**Page extract**
——

I guess that my interest in the Catholic Church started when my son had to spend 3 months in Children's Hospital several years ago. The hospital was about 3 hours from my home and I stayed there with him so I had to be separated from my home church, and seeing as how the hospital was located in a bad part of town, you just did not get out and wonder around so I could not get out and find a Freewill Baptist church to go to.
My son liked to walk the halls of the hospital so we spent almost all our time up and down the halls. About a week after we got there we were on one of our usual walks when I came to a Catholic Priest who resided over the Hospital Chapel there. We got to talking and he invited me to come to Mass, well I told him I appreciated the invite but that I was a Freewill Baptist not a Catholic. He laughed and said I don't think that God will strike you dead for attending Mass, and he also said I have never been to heaven but I don't think that there is a gate for Baptists, and a gate for Catholics, I laughed and said ok why not I can try anything once.
That next evening my son and I went to the Chapel for Mass, I must admit that I was nervous but excited at the same time. I don't know why I thought that it was going to be so different from the Baptist church, when in essence it wasn't. The message that the Father gave was a very good one, and just watching the people partake in the Eucharist was awesome. After Mass I thanked the Father for inviting us and I ask him if it would be ok if we came back and he was like sure, we shook his hand and then we went back to my son's room.
All that night and the next day, I was constantly thinking about the Catholic church so I decided to go to the hospital library and do some research about the church on the Internet. The more I studied the more fascinated I was by it and the more I wanted to learn about it. We would attend Mass each and everyday and in the meantime the Father and I would have long discussion's about the church, he answered alot of my questions and gave me alot of literature on the church which I would take be to my son's room and soak in.

——

**Supplied information**
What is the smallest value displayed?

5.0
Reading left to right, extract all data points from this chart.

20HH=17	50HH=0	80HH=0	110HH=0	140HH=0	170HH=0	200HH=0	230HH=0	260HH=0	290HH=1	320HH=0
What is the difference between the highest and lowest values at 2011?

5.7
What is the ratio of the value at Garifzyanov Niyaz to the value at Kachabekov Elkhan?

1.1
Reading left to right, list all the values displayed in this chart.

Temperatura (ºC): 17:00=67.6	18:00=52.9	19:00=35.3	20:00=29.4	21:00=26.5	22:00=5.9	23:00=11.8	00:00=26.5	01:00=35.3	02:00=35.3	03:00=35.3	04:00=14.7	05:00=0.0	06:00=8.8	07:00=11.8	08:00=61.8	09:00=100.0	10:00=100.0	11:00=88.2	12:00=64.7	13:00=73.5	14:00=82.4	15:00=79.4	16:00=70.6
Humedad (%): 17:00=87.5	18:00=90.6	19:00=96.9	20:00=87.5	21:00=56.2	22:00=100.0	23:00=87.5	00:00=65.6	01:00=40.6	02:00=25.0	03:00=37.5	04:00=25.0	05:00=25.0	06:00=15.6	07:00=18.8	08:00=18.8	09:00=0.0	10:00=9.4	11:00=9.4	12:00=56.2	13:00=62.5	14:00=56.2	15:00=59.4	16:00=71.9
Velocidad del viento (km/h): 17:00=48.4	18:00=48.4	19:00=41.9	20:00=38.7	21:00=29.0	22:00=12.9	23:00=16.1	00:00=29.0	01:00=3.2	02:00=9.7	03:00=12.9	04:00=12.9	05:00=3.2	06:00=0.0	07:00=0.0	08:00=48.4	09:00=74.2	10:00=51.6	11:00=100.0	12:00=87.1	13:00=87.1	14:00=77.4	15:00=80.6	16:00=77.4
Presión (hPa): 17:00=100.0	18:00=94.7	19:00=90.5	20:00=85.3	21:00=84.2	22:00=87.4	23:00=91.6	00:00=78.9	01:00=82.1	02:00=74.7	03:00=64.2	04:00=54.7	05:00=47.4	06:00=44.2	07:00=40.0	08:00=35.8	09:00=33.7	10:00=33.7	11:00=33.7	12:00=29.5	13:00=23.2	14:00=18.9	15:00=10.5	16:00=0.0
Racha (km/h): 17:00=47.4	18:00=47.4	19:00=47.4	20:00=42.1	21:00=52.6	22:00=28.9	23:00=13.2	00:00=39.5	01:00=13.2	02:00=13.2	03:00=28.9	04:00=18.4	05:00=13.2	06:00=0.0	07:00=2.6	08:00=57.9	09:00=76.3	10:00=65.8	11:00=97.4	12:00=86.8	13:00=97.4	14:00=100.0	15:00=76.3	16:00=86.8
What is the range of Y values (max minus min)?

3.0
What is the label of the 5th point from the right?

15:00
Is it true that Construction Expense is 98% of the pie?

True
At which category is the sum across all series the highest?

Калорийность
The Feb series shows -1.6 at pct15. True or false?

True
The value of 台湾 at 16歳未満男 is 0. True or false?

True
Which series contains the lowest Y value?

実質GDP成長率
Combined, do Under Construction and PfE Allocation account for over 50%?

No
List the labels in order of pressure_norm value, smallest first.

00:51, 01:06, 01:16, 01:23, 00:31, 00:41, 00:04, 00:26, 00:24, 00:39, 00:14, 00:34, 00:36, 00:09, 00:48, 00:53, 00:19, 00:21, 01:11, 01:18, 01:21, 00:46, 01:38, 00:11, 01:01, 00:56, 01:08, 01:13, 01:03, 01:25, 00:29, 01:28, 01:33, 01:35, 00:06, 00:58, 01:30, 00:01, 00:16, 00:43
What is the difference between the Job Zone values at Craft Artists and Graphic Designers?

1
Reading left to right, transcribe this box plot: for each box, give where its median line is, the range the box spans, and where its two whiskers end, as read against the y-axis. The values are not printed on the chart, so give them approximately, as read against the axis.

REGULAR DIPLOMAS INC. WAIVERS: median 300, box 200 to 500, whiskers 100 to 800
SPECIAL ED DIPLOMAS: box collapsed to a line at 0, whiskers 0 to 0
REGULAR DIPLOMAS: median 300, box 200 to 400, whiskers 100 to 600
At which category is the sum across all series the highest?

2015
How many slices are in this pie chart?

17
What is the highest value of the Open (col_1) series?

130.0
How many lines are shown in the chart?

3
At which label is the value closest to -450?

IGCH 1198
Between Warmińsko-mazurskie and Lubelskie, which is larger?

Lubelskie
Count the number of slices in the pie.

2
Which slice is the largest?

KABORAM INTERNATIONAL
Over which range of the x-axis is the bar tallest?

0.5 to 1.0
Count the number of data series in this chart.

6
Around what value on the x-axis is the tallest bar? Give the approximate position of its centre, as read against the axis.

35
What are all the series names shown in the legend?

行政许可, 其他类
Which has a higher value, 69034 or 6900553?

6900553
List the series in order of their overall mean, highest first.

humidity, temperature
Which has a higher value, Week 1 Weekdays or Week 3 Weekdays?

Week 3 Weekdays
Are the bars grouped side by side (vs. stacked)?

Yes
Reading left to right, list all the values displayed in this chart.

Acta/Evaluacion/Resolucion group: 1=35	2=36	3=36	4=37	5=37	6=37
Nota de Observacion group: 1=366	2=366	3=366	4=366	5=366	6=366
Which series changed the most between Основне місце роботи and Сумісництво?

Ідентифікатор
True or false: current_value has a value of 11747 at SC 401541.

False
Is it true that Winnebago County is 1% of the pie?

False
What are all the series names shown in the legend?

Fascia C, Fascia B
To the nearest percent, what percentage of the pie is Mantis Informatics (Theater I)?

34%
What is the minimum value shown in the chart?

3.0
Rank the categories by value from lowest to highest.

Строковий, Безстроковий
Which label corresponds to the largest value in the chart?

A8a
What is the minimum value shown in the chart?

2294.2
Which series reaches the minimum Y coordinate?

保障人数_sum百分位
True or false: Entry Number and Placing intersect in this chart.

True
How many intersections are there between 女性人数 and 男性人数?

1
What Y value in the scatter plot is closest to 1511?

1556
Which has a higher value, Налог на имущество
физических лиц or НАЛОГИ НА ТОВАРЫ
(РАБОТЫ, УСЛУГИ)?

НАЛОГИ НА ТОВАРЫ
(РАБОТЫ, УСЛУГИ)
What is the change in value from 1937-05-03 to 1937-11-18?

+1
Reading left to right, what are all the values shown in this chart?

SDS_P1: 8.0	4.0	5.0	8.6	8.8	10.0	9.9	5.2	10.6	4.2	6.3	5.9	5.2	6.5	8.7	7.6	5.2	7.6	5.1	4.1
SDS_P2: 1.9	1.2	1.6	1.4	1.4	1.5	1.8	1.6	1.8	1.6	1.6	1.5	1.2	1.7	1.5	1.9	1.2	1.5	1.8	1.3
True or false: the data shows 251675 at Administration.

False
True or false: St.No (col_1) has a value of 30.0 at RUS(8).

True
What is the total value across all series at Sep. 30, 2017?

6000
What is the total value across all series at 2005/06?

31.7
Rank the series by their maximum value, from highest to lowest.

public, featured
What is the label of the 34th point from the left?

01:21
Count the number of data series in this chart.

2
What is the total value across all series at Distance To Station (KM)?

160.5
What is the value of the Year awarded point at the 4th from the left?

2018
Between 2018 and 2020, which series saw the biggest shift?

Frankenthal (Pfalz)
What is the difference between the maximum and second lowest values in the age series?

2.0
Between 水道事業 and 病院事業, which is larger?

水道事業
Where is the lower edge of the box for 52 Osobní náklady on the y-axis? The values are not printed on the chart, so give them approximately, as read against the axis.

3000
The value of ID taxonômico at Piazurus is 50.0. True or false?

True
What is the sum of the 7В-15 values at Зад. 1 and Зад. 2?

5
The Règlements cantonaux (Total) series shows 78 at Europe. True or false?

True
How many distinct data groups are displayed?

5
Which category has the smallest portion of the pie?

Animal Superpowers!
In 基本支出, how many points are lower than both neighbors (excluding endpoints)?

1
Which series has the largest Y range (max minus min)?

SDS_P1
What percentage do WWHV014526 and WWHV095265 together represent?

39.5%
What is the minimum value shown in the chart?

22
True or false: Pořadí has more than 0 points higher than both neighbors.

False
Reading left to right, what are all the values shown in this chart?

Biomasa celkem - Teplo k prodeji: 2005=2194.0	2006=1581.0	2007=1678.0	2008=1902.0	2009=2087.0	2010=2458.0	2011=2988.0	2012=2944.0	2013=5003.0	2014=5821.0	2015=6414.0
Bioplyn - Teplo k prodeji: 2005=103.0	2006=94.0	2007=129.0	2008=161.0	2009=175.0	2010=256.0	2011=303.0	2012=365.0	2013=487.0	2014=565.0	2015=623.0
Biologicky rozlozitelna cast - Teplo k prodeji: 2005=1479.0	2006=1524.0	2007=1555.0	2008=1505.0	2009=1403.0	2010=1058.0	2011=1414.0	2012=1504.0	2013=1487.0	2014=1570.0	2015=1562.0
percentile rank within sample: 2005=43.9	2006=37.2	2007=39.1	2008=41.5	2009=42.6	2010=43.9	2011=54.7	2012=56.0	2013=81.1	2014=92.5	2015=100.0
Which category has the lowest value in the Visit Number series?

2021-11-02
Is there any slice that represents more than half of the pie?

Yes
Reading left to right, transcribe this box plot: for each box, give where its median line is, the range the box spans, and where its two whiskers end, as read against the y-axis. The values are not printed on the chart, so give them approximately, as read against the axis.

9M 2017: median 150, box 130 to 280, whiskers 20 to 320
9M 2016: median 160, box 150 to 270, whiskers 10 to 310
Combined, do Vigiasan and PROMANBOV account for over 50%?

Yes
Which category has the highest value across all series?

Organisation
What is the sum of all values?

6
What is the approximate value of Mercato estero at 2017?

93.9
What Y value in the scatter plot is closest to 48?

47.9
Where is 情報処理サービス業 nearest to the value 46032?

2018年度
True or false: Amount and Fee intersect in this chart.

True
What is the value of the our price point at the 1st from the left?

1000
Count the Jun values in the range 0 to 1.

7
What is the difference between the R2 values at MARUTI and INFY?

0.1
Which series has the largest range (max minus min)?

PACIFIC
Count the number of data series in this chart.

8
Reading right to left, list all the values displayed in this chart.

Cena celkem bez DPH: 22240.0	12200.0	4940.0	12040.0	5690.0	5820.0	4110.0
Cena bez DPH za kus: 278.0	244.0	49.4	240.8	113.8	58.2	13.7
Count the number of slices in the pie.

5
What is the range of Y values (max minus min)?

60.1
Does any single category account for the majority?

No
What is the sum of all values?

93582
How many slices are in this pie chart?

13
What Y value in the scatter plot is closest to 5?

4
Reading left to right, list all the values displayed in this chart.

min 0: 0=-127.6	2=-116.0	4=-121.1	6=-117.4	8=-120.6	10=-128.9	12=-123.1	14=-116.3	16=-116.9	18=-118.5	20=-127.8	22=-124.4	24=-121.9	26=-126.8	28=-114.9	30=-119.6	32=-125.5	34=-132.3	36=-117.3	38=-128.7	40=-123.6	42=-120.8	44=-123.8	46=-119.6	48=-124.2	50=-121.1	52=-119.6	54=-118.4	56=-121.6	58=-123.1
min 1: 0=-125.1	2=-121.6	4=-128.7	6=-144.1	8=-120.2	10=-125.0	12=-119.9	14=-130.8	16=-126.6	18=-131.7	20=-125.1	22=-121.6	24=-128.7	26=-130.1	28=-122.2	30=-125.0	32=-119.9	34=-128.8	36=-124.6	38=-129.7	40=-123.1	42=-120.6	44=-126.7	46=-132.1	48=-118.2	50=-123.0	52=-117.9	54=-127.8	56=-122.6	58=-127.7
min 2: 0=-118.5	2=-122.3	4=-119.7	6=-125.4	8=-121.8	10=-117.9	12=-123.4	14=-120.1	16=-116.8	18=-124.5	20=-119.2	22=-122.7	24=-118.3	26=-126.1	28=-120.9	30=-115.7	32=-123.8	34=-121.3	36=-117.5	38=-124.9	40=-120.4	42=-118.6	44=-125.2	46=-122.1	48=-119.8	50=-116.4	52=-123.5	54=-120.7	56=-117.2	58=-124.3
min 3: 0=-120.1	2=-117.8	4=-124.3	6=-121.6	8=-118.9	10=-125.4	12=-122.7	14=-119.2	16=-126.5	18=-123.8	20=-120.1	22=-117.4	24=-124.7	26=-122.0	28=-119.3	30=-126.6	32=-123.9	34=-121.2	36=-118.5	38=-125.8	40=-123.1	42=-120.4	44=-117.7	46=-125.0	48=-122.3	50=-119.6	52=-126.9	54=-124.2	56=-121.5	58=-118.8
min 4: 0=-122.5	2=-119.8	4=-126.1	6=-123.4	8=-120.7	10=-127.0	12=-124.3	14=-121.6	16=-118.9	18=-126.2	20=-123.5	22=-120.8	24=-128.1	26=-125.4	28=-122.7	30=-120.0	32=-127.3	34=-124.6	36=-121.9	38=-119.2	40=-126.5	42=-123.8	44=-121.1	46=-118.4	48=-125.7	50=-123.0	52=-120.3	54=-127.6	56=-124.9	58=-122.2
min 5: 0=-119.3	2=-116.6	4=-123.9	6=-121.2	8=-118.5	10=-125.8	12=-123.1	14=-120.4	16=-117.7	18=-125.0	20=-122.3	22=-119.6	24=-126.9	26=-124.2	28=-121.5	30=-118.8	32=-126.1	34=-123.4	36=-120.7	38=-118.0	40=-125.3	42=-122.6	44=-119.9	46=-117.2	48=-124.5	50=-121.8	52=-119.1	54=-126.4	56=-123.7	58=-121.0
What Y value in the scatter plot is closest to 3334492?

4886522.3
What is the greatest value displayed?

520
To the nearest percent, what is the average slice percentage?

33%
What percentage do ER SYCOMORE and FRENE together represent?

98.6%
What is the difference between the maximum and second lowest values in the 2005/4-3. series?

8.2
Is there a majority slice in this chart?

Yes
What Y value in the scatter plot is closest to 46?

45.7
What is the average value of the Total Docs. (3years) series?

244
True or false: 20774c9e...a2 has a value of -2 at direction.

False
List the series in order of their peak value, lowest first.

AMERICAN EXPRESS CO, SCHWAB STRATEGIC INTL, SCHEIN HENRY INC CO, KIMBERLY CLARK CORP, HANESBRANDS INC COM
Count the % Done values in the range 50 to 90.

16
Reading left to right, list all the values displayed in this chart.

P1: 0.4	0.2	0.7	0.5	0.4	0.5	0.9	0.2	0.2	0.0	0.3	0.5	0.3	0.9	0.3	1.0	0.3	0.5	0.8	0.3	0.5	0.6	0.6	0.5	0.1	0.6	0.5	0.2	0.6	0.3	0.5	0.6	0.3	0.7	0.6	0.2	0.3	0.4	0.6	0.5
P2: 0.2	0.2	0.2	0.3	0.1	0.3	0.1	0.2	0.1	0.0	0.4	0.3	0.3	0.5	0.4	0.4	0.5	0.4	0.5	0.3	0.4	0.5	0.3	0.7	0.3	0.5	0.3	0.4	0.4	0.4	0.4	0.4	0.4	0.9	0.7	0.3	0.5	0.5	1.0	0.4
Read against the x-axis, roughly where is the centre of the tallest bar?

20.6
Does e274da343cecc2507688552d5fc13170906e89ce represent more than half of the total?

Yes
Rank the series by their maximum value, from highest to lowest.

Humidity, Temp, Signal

——

**Requirement**
Write the next part of the account of a Freewill Baptist's growing interest in the Catholic Church, starting after its final sentence. The material has no connection to the text.

**Answer to the exercise**
Well after 3 months my son was able to come home from the hospital, and I found myself having to go back to my little Freewill Baptist church. Every time I would go I longed to be able to go to a Catholic church, but was not aware that there was a Catholic church close enough to me to be able to attend. I called the Father at the hospital and told him my deli ma and he researched and discovered that there was a Catholic church within 20 minutes of where I lived, and when he gave me the news I was so excited. I got in touch with the Parish Priest and he invited me to come to Mass there which I was more than happy to do.
The first time I entered the church I felt like I was walking into home, it just felt so right, I was so very happy yet sad at the same time at the thought of hurting all the people that I loved at my home church. At the same time the church I had went to all my life was in the middle of transitioning from a Freewill Baptist church to a regular Baptist church, they had dropped out of the conference that they had belonged to for years and decided to go about things on their own. I did not agree with this, I thought that if they did not have someone over them that things would start to turn ugly, and to a degree it did at least that is what it seemed like to me. Even though I was still attending my local church I would also visit the Catholic church very regularly, and my desire was to be able to join the Catholic church, and seeing as how I live in a very anti-Catholic area I was I guess afraid to take the leap, I was afraid of all the talk that I know would start if I left the Baptist church, so I tried for several months to ignore my desire to attend the Catholic church and I stayed in my Baptist church miserable. I loved everyone there, I considered them my family but I still felt so out of place and as I said I just could not come to except them changing as much as they were.
After much prayer I decided to go to the proper people in the church and tell them how I felt about some of the things that were going on in the church thinking that maybe they were not aware of what was going on, but my comments were not taken well, I instead made the very people that I loved very angry at me, so much so that I felt that it was time for me to leave and so I did. My heart was broken because I in essence felt like an orphan, I had no church to call home, and the very people that had once thrown their arms around me and told me that they loved me now ignored me. I got very angry and hurt and so for awhile I just quit, I did not attend any church, I was afraid that they were all going to be like the one I had just left and I could not take getting close to people and having my heart broken again. But our wonderful God had different things in mind for me, He helped me to see that He really wanted me in the Catholic church so I went back on my knee's explaining to the Priest what had happened and he welcomed me back to the Catholic church with open arms, I was finally home and I will never leave it again.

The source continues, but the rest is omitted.